> **Aim of the exercise**: Rewrite the listing with every "image" swapped for "photo", changing nothing else, and omit the pictures from your answer.
====== Supplied information ======
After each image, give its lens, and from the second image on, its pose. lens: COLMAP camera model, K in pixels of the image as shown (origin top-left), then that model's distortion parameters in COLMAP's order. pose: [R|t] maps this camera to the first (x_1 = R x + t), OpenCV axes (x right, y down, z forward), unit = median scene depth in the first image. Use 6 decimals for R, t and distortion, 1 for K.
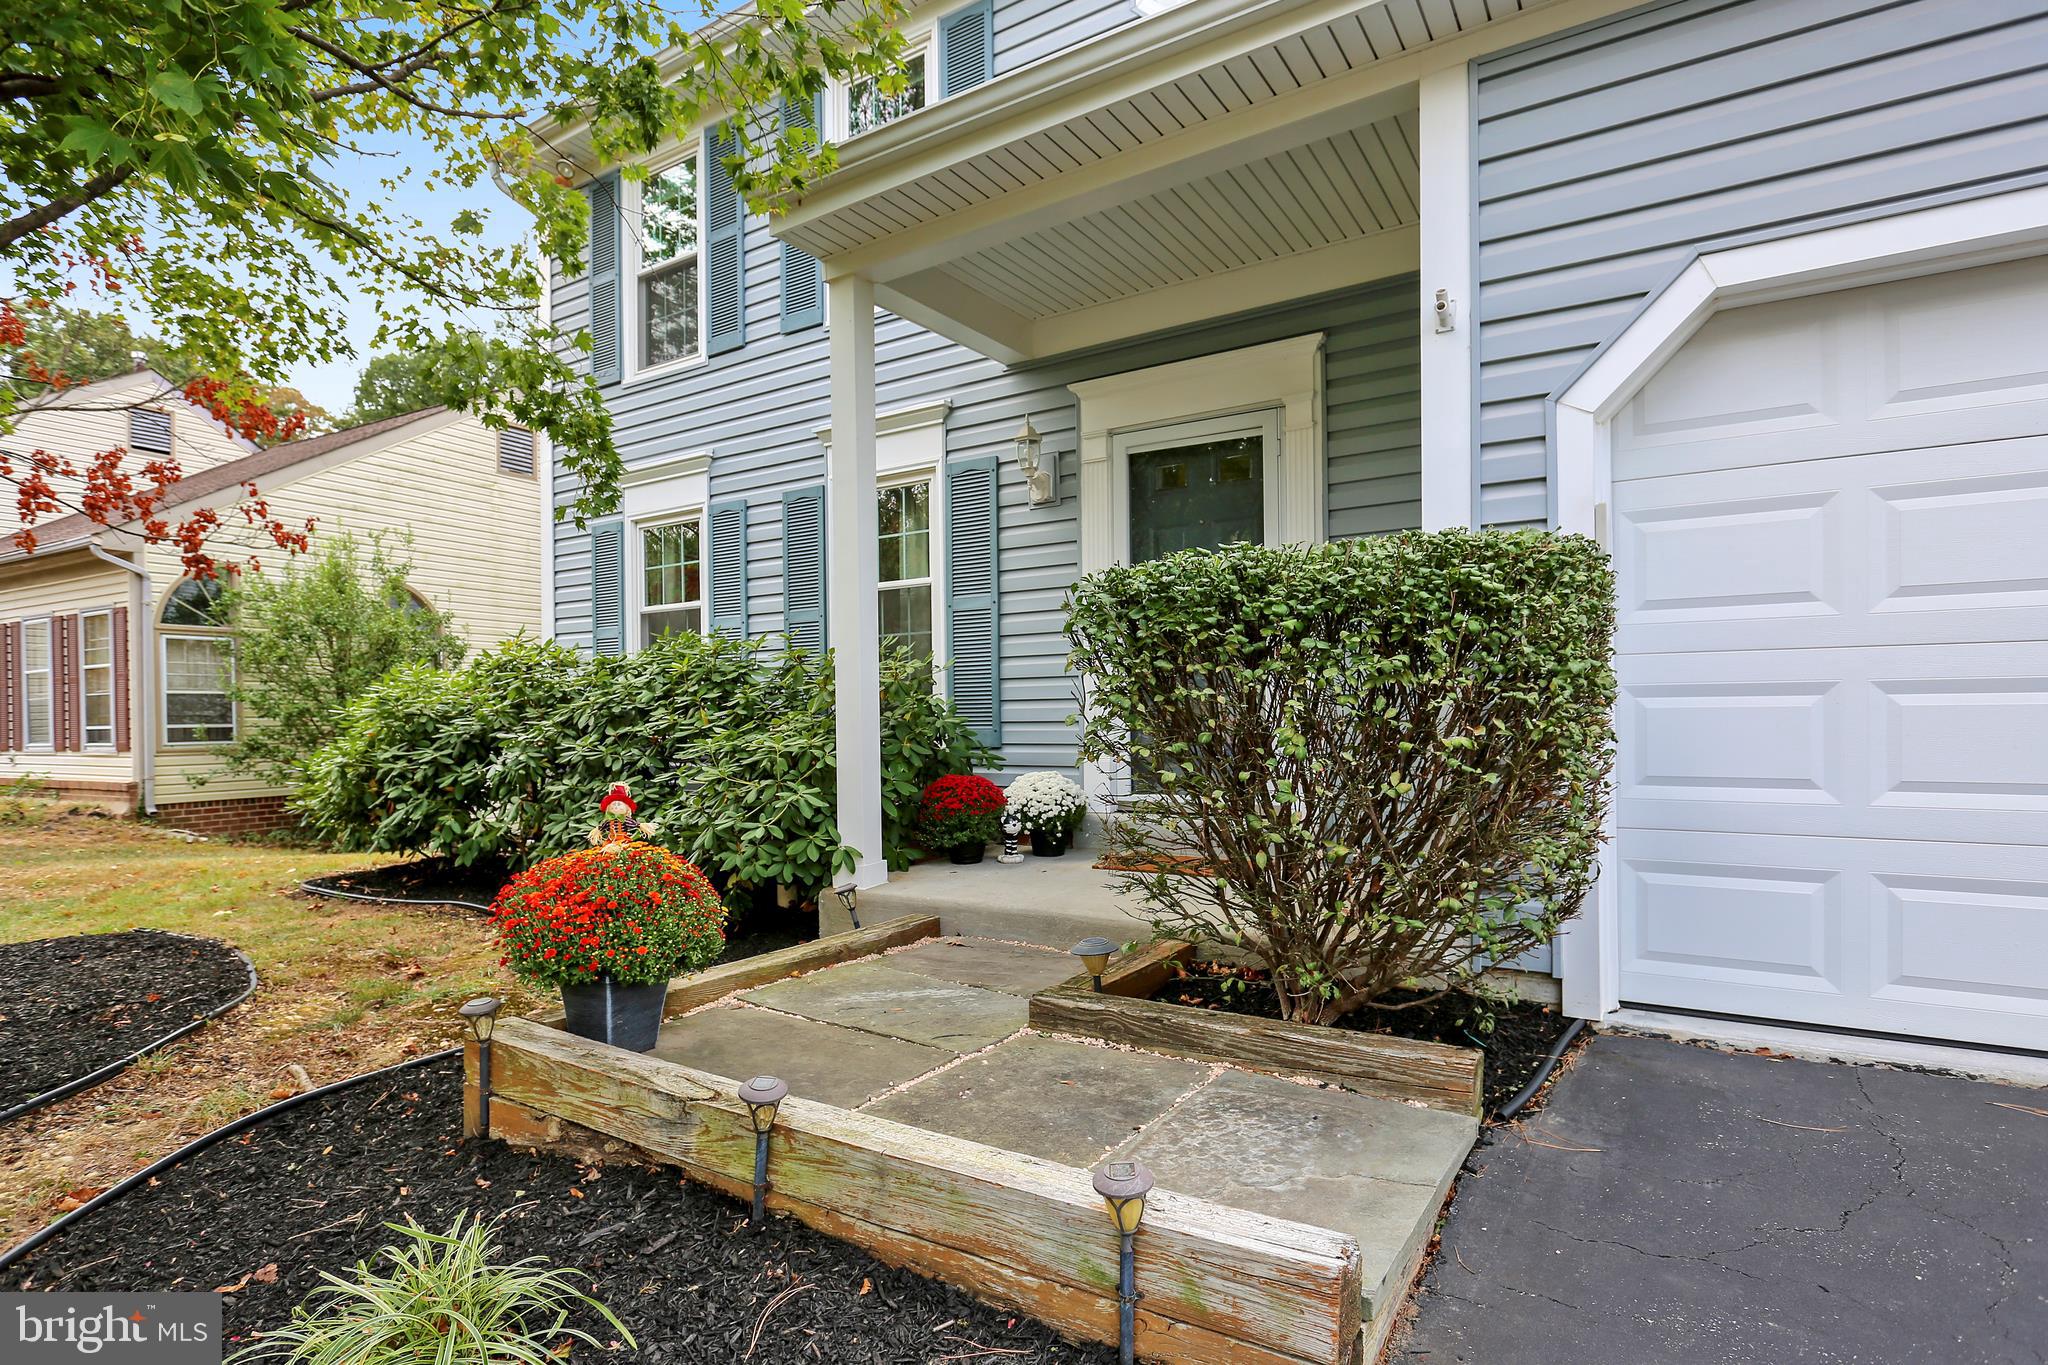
lens RADIAL K [[973.2, 0, 1016.2], [0, 973.2, 693.9], [0, 0, 1]] dist [-0.014366, 0.000545]
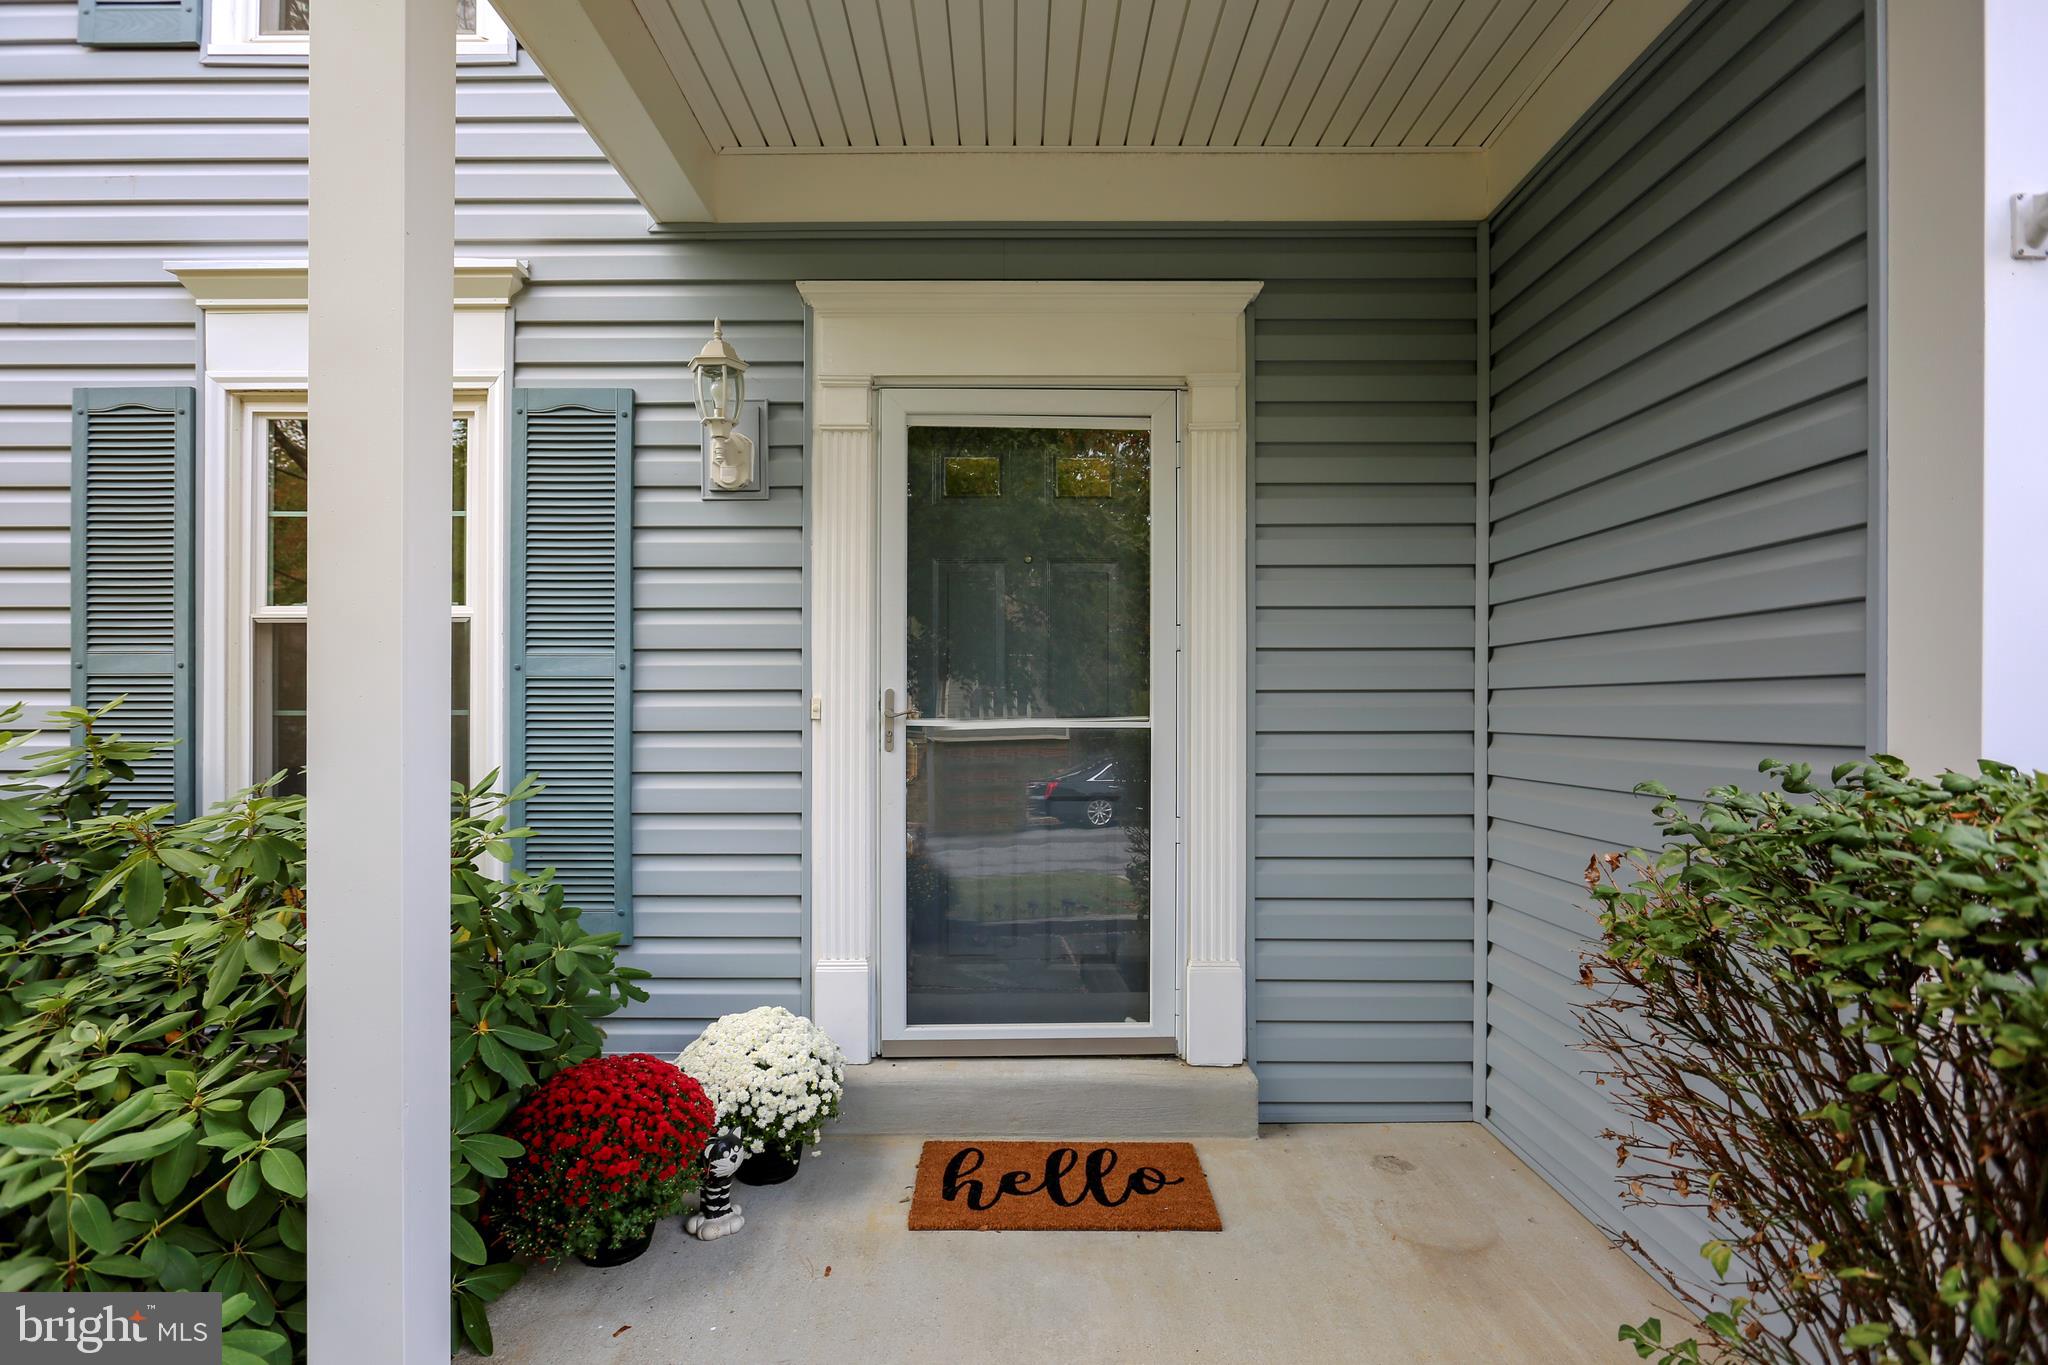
lens RADIAL K [[973.2, 0, 1016.2], [0, 973.2, 693.9], [0, 0, 1]] dist [-0.014366, 0.000545]
pose [[0.844755, 0.017790, 0.534857, -0.127792], [-0.017458, 0.999831, -0.005684, -0.083766], [-0.534868, -0.004536, 0.844923, 0.463046]]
======
> **Response to the exercise**:
After each photo, give its lens, and from the second photo on, its pose. lens: COLMAP camera model, K in pixels of the photo as shown (origin top-left), then that model's distortion parameters in COLMAP's order. pose: [R|t] maps this camera to the first (x_1 = R x + t), OpenCV axes (x right, y down, z forward), unit = median scene depth in the first photo. Use 6 decimals for R, t and distortion, 1 for K.
lens RADIAL K [[973.2, 0, 1016.2], [0, 973.2, 693.9], [0, 0, 1]] dist [-0.014366, 0.000545]
lens RADIAL K [[973.2, 0, 1016.2], [0, 973.2, 693.9], [0, 0, 1]] dist [-0.014366, 0.000545]
pose [[0.844755, 0.017790, 0.534857, -0.127792], [-0.017458, 0.999831, -0.005684, -0.083766], [-0.534868, -0.004536, 0.844923, 0.463046]]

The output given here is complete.